A Waterloo Region tech company has been awarded $1.75 million from Canada’s advanced manufacturing supercluster to develop a system to remotely monitor patients, including those with COVID-19, after they are sent home from hospital.
Cloud DX, based in Kitchener, will use the funds to manufacture Pulsewave 2.0, a wrist cuff that records and analyzes a patient’s pulse, breathing rate, heart rate and blood pressure. The system can then notify doctors and nurses of any changes in the patient’s vital signs or symptoms.
While today’s supercluster funding announcement dealt specifically with companies working on COVID-19 solutions, Cloud DX says its device enables hospitals to send non-acute patients home sooner, not just those suffering from COVID-19. As such, it can contribute to reducing “hallway medicine” due to hospital overcrowding, which was identified as a problem in Ontario well before the coronavirus pandemic struck earlier this year.
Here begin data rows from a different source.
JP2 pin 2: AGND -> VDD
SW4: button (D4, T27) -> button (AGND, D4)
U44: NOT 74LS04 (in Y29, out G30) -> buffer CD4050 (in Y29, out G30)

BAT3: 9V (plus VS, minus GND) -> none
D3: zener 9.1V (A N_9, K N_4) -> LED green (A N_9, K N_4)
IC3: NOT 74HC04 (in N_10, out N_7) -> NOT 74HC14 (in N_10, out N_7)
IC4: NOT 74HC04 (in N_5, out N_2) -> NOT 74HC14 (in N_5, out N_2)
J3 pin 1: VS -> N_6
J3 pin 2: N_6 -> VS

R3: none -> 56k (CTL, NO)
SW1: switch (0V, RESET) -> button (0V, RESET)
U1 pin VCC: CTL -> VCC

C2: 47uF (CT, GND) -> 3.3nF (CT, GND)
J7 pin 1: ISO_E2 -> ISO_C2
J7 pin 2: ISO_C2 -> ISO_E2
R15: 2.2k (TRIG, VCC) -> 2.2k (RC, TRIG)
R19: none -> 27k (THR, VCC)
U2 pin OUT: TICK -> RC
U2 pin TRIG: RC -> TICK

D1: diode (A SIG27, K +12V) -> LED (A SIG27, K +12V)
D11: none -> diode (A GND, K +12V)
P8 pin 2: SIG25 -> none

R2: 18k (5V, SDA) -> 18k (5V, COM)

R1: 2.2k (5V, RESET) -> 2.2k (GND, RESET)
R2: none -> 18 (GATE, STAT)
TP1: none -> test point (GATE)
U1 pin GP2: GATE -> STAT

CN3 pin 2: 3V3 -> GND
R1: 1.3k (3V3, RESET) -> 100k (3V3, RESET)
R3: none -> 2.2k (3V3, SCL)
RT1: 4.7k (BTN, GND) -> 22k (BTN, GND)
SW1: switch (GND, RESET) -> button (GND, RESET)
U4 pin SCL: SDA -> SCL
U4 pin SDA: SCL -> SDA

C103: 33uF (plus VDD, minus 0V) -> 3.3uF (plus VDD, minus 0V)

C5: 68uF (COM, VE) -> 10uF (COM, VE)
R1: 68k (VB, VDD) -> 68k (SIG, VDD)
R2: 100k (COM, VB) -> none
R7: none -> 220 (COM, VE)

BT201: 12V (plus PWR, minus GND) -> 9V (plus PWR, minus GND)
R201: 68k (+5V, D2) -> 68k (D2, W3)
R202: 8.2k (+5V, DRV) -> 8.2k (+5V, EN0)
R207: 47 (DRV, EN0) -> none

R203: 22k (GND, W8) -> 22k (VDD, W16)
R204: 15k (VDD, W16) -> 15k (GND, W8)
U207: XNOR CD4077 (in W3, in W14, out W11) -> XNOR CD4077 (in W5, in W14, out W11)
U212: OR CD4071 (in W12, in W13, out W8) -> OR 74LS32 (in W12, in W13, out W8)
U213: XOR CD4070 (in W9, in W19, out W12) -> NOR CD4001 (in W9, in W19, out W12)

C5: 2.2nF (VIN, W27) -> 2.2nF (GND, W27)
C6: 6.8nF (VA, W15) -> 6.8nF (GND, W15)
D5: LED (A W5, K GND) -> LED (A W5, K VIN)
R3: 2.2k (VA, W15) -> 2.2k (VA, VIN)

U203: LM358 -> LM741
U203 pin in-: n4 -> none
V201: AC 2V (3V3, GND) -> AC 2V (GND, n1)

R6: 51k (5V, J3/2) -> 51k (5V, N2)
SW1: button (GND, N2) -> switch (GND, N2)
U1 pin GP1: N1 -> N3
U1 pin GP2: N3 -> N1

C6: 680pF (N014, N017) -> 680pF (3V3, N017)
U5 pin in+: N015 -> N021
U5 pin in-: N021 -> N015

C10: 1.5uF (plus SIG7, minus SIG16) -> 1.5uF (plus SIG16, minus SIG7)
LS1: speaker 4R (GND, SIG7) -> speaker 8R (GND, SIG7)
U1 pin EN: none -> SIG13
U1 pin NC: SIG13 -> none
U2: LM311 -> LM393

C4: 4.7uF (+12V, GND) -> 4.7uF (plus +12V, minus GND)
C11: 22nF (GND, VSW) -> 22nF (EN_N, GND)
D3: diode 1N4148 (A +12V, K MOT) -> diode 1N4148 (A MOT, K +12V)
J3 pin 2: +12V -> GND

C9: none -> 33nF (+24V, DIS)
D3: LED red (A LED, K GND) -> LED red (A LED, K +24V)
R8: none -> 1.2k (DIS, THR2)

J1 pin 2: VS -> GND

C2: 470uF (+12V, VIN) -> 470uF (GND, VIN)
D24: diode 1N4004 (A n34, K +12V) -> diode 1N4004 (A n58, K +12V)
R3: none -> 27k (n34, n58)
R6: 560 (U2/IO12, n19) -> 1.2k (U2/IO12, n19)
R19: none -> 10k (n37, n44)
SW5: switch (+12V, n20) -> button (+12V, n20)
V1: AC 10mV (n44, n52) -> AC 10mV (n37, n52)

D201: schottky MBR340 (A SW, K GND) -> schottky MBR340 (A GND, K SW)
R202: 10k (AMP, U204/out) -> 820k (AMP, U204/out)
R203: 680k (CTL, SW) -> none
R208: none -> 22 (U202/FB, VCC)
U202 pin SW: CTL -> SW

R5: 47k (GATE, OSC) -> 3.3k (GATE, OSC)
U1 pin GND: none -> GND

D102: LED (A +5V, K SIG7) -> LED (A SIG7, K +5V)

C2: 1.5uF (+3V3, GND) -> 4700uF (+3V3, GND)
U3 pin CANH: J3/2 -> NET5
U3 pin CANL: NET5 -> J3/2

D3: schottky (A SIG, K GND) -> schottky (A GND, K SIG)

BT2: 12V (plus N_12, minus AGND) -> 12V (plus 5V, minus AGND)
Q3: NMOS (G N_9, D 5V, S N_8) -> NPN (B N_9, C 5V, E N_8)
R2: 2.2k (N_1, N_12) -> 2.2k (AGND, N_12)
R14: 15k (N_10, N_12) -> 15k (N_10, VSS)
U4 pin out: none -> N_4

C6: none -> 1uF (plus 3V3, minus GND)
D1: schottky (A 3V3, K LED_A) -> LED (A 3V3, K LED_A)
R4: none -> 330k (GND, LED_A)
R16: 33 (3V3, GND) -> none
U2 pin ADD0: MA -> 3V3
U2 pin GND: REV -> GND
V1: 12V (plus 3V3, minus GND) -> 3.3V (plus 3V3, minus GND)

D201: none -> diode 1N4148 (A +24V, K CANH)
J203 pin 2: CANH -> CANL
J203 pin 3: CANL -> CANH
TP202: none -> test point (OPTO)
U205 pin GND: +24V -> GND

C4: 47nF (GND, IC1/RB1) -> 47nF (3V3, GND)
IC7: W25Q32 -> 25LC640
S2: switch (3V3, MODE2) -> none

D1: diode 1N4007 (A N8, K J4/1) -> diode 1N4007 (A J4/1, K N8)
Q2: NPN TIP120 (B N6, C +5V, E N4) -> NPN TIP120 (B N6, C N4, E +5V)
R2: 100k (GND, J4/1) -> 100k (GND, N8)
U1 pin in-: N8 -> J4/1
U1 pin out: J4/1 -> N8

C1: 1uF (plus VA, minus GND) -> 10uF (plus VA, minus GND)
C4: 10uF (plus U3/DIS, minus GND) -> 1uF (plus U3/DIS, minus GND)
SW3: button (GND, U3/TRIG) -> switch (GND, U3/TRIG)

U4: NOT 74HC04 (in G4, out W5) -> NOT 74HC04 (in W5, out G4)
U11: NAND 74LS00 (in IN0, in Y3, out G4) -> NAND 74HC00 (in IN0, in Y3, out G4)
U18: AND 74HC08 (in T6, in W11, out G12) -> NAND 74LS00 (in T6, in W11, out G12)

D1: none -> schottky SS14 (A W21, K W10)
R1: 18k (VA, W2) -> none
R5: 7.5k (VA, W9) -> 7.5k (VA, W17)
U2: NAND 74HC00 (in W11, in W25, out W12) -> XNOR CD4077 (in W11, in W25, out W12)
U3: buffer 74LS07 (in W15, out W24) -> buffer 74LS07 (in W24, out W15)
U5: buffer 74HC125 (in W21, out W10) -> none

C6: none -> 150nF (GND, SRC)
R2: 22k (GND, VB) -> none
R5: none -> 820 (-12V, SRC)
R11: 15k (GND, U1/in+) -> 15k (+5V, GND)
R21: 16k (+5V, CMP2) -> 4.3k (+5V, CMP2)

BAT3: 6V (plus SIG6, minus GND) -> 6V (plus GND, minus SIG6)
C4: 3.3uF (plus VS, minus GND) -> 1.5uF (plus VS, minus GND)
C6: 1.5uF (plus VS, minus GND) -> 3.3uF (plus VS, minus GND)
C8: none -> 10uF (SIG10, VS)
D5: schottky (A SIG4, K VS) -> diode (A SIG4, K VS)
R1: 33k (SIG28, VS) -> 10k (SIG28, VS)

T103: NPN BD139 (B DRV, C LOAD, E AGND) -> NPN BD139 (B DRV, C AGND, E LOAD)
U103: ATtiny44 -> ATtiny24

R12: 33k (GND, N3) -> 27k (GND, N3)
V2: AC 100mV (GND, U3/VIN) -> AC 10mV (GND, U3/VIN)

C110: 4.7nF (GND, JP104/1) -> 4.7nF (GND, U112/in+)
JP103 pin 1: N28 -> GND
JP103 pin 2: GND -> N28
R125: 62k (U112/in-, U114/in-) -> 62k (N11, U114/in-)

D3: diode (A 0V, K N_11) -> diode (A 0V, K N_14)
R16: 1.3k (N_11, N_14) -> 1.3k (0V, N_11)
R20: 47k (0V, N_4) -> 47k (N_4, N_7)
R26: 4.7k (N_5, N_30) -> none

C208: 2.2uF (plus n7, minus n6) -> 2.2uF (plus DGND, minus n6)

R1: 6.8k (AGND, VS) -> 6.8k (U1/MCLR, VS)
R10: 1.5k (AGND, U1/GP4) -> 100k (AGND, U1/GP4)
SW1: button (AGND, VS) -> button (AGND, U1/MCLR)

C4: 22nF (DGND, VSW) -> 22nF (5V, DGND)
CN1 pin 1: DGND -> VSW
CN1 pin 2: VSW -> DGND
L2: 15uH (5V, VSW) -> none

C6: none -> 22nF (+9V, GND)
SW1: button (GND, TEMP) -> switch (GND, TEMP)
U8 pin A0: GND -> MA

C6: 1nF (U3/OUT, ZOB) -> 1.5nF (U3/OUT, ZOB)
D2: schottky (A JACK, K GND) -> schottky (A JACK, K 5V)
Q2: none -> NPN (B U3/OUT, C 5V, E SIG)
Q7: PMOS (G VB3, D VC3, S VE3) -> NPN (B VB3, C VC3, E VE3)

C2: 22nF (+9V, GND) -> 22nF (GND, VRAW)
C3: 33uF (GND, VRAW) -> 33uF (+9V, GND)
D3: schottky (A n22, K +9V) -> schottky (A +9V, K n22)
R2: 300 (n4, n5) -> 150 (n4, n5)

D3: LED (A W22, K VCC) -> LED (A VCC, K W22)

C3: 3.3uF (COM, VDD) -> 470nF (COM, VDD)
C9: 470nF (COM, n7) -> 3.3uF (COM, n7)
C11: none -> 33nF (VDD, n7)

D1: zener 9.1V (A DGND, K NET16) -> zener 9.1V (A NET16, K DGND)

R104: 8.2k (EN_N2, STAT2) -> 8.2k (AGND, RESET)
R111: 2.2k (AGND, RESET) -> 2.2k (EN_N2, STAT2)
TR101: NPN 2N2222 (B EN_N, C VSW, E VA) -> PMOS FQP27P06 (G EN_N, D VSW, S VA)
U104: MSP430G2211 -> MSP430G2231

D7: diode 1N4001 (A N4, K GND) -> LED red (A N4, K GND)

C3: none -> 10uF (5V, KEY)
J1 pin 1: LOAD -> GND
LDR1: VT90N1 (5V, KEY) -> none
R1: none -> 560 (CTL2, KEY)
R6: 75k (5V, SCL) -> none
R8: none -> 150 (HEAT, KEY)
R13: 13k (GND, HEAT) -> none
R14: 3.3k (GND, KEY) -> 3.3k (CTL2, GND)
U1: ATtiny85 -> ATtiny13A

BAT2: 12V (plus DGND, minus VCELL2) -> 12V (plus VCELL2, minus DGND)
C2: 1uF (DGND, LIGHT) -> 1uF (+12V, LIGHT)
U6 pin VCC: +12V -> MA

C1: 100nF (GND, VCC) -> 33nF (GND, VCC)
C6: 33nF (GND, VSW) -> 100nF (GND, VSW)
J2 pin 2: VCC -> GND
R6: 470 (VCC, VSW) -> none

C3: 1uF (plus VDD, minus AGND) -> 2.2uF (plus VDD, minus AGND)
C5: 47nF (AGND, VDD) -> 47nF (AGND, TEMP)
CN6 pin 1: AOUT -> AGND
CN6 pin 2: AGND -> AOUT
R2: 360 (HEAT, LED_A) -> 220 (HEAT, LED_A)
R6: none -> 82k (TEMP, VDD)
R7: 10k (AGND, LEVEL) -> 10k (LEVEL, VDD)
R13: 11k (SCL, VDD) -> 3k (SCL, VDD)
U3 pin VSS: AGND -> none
“Once production begins, Pulsewave 2.0 will be one of the only Health Canada-authorized medical devices that simultaneously gathers heart rate, respiration rate and blood pressure remotely from patients at home,” said Robert Kaul, CEO of Cloud DX. “Our solution is one key to helping Canadian healthcare providers monitor thousands of COVID-19 presumptive patients day after day, and to facilitating COVID-19 recovery by helping doctors to quickly identify and focus on those patients whose conditions have worsened.”
The $1.75 million, which will fund 50 per cent of the development of Pulsewave 2.0, comes from Next Generation Manufacturing Canada, or NGen, one of five superclusters established in a $950-million federal government initiative unveiled in 2017. The funds for Cloud DX are part of $6 million in COVID-related funding allocated to three Canadian companies today.
NGen funding will help speed up regulatory approval and help Cloud DX begin manufacturing the new vital sign monitors at scale, in Canada. The company expects to create up to 10 new full-time jobs in Waterloo Region over the 12-month span of the project.
“During an unprecedented and challenging time, Canada’s advanced manufacturing companies have really stepped up to the plate and developed innovative solutions that will save lives and improve healthcare,” said Jayson Myers, CEO of NGen. “Every single one of these new manufacturing technologies will not only meet the immediate demands of the COVID-19 pandemic, but also build world-leading capabilities in Canadian manufacturing innovation that will support the future well-being and economic prosperity of Canadians as we move forward.”
This is the second supercluster announcement involving Cloud DX this month. On June 4 the company joined a project led by the digital technology supercluster based in British Columbia.
Pulsewave 2.0 will be the next iteration of Cloud DX’s blood pressure monitoring system.